Last week was not a good week last week for gun-related crime. Recent fatal shootings of black men in the nation sparked a peaceful protest in Dallas, and then, during the protest, a 25-year-old opened fire on police officers, killing five of them. That sniper, Micah X. Johnson, was taken out by a bomb robot that was jury-rigged to kill a suspect, which is the first time this was ever done by the police in the United States. The issue is that this is the beginning of robots being used to kill a suspect, and this could be the beginning.
When the officers and the former Army veteran sniper attempted negotiations, Dallas Police Chief David Brown sent in a bomb disarming robot in.

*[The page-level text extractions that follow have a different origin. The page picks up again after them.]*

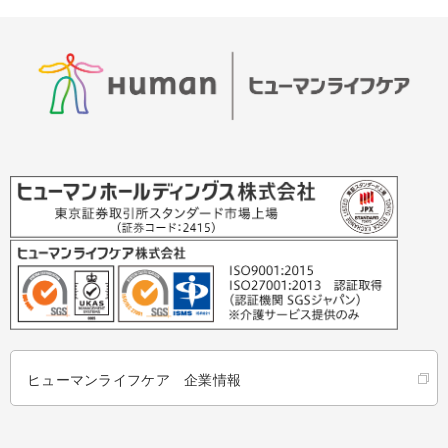
ヒューマンライフケア 企業情報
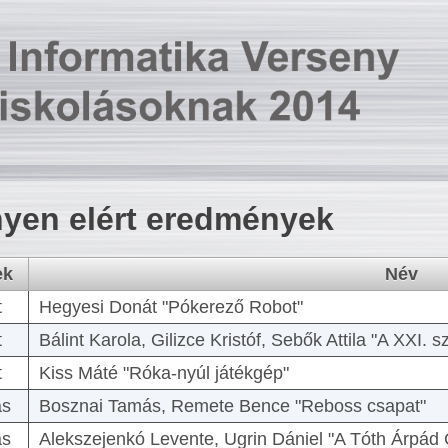
yen elért eredmények
ek
Név
t
Hegyesi Donát "Pókerező Robot"
t
Bálint Karola, Gilizce Kristóf, Sebők Attila "A XXI.
t
Kiss Máté "Róka-nyúl játékgép"
as
Bosznai Tamás, Remete Bence "Reboss csapat"
as
Alekszejenkó Levente, Ugrin Dániel "A Tóth Árpád 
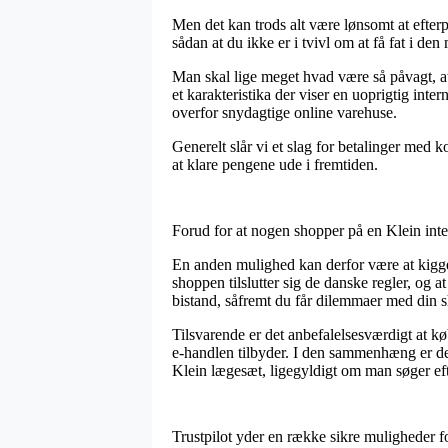
Men det kan trods alt være lønsomt at efterp
sådan at du ikke er i tvivl om at få fat i den 
Man skal lige meget hvad være så påvagt, at
et karakteristika der viser en uoprigtig inte
overfor snydagtige online varehuse.
Generelt slår vi et slag for betalinger med k
at klare pengene ude i fremtiden.
Forud for at nogen shopper på en Klein inte
En anden mulighed kan derfor være at kigge 
shoppen tilslutter sig de danske regler, og 
bistand, såfremt du får dilemmaer med din 
Tilsvarende er det anbefalelsesværdigt at kø
e-handlen tilbyder. I den sammenhæng er de
Klein lægesæt, ligegyldigt om man søger efte
Trustpilot yder en række sikre muligheder f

These robots such as the MARCbot are not intended to be used as bomb-delivery vehicles, so that which is defensive has become offensive. This surveillance robot carried a bomb on its extending arm, and detonated a bomb in the sniper's bunker, and Johnson died in the blast.
According to Engadget, the Dallas PD's actions are the first time that a robot or a drone has been used to kill a civilian. It comes at a terrible time as the police are being scrutinized for military-style tactics. Last year, the police officer shot and killed Michael Brown, an 18-year-old black man in Ferguson, Missouri.
Dr. Peter Singer, a futurist and defense technology expert, has stated that troops in Iraq have deployed robots and strategies similar to those used in Dallas. Most people are not critical of the lethal force used to take out the sniper, but the method of it seems like it could open the door for technology being used for killing, in civilian lands.
According to Gizmodo, Eugene Volokh, a law professor at UCLA, said that the use of robots also doesn't affect the decision process police should go through when deciding to use deadly force. I mean, drone technology has really increased in the past few years, and those can be armed.
The issue is that the robot was not automated, as they had a human being controlling it. What is strange is how robots are getting more automated, and how what we are developing robots that feel like they are out of science fiction.
I mean, if Google is creating cars that can drive themselves, then this means that the Artificial Intelligence (A.I.) is being constructed so that decisions can be made behind the wheel. That is, somehow the car will know what to do in a situation when a person runs out in the road.
Now, this is the issue: if a robot can drive a car, can one be taught to fight a battle? Boston Dynamics is working on the SpotMini, which is a four-legged robot that looks like a dog with a manipulator arm. There is no reason to believe that this arm couldn't hold a gun. The issue is will it have the A.I. to know when to fire and when not to fire that gun?